Uber is developing tech to ensure drivers wear face masks

Jon Fingas
Associate Editor
LOS ANGELES, CALIFORNIA - APRIL 16: A protestor wears a face mask and gloves as Uber and Lyft drivers with Rideshare Drivers United and the
 Transport Workers Union of America conduct a ‘caravan protest’ outside the California Labor Commissioner’s office amidst the coronavirus pandemic on April 16, 2020 in Los Angeles, California. The drivers called for California to enforce the AB 5 law so that they may qualify for unemployment insurance as the spread of COVID-19 continues. Drivers also called for receiving back wages they say they are owed. (Photo by Mario Tama/Getty Images)

Uber is coming to terms with the new reality imposed by the COVID-19 pandemic, and it’s using technology to make sure everyone adjusts. The company has confirmed to CNN Business that it’s requiring face masks or similar coverings for both drivers and passengers in countries like the US, and is developing technology to detect whether or not drivers are abiding by those rules. It didn’t elaborate on how the technology would work, although Uber already has a Real Time ID-check feature that periodically asks drivers to take selfies.

A CNN tipster added that Uber was looking into ways to ensure riders wore masks, although privacy concerns clearly make that more difficult.

Uber has already been supplying masks and disinfectants to drivers, but this new policy might be vital if the company hopes to revitalize its business as governments lift their lockdown restrictions. Ridesharing has taken a sharp hit as stay-at-home orders, closed stores and fear of travel have left would-be customers reluctant to go anywhere — especially in the close confines of a car. Masks would not only reduce the chances of infection, but increase trust for both sides.

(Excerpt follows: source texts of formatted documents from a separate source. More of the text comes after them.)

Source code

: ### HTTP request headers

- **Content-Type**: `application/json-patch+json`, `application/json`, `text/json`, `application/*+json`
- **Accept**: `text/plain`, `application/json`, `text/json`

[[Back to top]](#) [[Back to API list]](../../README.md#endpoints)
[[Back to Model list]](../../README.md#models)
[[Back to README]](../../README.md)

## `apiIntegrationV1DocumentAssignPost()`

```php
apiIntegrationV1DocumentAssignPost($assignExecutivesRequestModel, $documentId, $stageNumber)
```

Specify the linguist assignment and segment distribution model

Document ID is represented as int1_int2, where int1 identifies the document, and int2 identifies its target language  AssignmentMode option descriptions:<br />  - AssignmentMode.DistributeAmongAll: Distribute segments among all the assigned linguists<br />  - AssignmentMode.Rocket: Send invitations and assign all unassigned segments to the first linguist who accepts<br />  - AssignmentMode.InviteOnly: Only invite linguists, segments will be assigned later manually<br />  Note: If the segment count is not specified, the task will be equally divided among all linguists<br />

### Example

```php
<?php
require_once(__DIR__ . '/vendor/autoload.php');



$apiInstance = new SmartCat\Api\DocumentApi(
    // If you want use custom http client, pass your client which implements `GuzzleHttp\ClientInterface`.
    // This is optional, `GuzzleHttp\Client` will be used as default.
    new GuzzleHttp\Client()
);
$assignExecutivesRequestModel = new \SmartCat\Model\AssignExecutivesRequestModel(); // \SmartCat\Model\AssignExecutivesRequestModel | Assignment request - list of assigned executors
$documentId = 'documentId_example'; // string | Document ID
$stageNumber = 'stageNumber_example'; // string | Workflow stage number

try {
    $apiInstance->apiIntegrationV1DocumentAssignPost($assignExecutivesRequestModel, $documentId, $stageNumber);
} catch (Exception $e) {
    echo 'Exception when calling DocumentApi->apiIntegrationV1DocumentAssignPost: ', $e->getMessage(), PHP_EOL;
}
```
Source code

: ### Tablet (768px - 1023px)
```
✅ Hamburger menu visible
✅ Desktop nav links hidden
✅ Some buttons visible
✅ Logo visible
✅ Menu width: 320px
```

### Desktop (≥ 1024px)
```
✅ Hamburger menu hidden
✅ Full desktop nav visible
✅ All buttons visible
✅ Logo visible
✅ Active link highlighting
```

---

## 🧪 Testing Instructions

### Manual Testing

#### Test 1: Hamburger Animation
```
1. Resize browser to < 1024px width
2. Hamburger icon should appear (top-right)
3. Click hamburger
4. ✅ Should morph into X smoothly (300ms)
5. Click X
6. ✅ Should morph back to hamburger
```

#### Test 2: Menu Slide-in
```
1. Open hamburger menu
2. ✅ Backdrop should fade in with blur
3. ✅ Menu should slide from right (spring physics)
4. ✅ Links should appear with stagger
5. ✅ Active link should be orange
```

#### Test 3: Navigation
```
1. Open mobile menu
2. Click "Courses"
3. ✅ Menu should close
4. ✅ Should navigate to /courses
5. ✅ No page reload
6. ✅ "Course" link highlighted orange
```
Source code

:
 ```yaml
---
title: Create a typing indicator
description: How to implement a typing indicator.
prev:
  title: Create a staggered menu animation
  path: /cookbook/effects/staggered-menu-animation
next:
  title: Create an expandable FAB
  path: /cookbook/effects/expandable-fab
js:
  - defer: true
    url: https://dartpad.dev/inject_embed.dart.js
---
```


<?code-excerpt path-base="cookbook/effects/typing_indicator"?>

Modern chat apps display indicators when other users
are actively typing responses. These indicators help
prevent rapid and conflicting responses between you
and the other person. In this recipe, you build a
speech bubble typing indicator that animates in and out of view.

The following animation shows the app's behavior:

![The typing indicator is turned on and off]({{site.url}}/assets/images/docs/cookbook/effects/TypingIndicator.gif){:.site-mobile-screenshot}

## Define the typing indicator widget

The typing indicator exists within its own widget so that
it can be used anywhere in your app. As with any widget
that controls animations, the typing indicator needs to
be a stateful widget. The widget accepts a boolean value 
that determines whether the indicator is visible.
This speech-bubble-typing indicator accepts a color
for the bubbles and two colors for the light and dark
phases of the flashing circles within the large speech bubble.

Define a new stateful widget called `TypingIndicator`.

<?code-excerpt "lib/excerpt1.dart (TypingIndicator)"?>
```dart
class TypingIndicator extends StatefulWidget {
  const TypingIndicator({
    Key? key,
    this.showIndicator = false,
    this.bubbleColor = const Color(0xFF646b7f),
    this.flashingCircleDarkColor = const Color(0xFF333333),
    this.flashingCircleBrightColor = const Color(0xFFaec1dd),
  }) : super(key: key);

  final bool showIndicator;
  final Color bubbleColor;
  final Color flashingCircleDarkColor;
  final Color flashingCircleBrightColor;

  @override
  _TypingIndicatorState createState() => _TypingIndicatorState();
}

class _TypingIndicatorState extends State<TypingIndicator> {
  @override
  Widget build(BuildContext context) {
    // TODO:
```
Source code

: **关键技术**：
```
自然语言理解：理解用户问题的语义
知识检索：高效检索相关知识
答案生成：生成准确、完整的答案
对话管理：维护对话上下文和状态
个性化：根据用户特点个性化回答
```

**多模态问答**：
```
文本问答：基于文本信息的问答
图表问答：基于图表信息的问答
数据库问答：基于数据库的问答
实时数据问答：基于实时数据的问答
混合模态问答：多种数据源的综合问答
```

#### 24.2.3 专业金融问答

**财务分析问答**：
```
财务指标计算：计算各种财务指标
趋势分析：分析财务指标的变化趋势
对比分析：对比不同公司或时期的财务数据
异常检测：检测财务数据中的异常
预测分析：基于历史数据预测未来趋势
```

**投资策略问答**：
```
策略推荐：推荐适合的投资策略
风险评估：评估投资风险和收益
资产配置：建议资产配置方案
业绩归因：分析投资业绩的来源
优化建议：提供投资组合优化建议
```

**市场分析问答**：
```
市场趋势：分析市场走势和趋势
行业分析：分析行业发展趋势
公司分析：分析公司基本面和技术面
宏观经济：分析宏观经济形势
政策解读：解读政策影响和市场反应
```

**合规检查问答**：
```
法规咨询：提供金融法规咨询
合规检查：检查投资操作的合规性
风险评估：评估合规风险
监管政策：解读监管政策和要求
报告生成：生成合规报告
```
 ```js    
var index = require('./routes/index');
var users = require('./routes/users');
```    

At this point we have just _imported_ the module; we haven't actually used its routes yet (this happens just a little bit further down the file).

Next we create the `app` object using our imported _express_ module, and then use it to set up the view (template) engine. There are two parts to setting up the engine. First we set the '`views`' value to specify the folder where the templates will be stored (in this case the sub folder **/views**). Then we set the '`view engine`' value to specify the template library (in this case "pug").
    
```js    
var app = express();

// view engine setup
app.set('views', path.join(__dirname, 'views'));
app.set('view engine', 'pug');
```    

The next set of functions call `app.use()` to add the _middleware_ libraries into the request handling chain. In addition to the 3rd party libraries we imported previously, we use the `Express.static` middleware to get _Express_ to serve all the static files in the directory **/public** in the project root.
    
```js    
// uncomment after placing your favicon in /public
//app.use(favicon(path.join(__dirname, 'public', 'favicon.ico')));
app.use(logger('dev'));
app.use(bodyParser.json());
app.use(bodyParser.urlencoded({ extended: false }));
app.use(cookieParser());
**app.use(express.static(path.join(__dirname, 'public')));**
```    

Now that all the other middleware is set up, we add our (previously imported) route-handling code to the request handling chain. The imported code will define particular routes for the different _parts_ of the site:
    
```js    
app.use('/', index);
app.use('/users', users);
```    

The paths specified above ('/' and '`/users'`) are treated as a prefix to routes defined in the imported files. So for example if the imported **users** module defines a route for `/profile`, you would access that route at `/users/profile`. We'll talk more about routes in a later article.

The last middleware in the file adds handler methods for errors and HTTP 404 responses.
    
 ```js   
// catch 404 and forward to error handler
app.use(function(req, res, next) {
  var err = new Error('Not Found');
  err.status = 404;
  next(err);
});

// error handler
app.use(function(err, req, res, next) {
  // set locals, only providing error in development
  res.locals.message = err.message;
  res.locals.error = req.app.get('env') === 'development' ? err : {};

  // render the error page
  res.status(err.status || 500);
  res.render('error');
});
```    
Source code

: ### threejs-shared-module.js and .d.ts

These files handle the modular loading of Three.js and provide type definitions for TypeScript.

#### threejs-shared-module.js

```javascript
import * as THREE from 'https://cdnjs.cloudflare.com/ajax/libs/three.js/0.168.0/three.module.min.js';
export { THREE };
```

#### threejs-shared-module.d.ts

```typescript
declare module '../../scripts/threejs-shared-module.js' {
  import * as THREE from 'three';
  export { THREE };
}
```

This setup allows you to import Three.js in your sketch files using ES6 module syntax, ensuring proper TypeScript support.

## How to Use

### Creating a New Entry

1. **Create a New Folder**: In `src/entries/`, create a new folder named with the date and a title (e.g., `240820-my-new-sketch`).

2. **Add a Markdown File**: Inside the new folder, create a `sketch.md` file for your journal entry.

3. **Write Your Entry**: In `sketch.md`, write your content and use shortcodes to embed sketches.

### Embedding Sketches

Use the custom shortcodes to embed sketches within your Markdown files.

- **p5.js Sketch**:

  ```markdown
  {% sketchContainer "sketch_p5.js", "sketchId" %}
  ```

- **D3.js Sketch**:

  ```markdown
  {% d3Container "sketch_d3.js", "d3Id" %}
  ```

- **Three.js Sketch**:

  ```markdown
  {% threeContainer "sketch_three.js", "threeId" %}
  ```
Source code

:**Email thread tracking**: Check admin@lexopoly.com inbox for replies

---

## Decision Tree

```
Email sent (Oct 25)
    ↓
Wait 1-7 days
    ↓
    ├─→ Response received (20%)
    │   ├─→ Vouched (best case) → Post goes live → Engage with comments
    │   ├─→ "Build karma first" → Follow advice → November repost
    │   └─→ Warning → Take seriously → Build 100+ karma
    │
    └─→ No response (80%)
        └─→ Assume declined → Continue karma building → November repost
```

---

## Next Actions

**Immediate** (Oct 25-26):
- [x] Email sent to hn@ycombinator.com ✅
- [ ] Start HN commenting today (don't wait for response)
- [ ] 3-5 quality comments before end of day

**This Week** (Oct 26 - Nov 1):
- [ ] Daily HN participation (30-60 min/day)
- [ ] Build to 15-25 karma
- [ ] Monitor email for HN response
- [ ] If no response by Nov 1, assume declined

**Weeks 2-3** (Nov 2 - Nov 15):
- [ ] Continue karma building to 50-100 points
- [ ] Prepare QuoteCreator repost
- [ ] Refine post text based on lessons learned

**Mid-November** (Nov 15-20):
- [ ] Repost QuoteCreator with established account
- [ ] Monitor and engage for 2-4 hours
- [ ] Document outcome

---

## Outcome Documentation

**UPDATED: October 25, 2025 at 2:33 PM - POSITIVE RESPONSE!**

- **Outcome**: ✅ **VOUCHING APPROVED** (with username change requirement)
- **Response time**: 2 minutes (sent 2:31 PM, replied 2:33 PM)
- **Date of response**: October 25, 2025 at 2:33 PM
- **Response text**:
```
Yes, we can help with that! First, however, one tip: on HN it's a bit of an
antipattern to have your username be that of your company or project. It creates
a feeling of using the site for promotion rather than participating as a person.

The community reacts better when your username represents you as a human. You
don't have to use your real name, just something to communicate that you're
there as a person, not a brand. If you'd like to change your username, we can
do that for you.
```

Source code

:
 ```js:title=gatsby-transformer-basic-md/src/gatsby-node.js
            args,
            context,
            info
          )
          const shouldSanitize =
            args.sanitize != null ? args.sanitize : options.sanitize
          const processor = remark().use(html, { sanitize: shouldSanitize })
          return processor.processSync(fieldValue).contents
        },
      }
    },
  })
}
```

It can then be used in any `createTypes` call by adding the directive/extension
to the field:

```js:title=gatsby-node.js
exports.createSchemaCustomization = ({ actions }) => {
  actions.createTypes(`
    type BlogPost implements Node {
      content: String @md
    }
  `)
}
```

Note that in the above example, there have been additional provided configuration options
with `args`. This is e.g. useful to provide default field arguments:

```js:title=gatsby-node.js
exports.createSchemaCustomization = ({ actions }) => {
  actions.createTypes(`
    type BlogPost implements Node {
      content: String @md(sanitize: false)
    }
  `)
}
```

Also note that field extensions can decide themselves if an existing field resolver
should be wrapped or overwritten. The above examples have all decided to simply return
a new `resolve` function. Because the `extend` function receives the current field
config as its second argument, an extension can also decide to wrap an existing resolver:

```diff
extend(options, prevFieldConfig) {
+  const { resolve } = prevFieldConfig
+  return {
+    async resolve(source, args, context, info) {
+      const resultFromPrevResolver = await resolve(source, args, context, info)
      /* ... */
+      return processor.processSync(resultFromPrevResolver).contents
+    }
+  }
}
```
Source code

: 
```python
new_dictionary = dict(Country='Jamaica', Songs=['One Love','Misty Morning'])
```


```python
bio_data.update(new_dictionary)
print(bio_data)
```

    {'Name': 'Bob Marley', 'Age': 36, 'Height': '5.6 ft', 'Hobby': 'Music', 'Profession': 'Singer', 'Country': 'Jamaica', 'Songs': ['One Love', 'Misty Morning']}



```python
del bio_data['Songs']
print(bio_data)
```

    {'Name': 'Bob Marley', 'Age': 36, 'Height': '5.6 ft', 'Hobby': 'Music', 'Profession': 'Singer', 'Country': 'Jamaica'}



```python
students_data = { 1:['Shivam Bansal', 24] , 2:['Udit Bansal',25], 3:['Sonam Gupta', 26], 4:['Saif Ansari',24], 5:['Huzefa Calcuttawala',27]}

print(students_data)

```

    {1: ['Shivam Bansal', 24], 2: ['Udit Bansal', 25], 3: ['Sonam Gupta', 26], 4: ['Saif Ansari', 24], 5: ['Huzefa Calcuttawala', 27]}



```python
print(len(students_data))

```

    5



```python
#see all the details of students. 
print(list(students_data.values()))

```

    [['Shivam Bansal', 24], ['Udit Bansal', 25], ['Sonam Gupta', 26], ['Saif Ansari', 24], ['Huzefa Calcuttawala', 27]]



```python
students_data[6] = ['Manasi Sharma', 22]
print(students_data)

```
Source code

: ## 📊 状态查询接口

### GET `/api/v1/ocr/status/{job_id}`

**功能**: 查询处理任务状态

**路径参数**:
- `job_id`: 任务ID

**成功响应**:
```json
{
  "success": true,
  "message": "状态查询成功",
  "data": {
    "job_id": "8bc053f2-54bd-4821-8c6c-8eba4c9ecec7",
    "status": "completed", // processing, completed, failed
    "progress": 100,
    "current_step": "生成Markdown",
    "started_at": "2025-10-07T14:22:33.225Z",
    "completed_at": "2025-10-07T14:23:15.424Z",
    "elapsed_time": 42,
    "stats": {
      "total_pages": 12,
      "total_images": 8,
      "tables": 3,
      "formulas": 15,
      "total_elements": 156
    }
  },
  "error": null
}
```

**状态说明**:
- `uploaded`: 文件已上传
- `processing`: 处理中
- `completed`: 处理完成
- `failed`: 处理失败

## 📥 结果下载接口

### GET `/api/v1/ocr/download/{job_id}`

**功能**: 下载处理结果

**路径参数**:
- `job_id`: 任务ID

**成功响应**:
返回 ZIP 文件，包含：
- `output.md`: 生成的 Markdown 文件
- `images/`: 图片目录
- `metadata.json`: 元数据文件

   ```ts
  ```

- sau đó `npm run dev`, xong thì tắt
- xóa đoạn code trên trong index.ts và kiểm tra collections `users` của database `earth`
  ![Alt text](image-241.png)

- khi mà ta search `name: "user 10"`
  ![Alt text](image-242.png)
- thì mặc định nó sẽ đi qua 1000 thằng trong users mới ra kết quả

It might also be necessary for the survival of the company. Lyft recently laid off more than 1,000 employees to adapt to the financial realities of the pandemic, and The Information has claimed that Uber is looking at laying off roughly 20 percent of its staff. Job cuts like these could help the companies weather declines for a while, but they might not be enough if would-be customers remain frightened.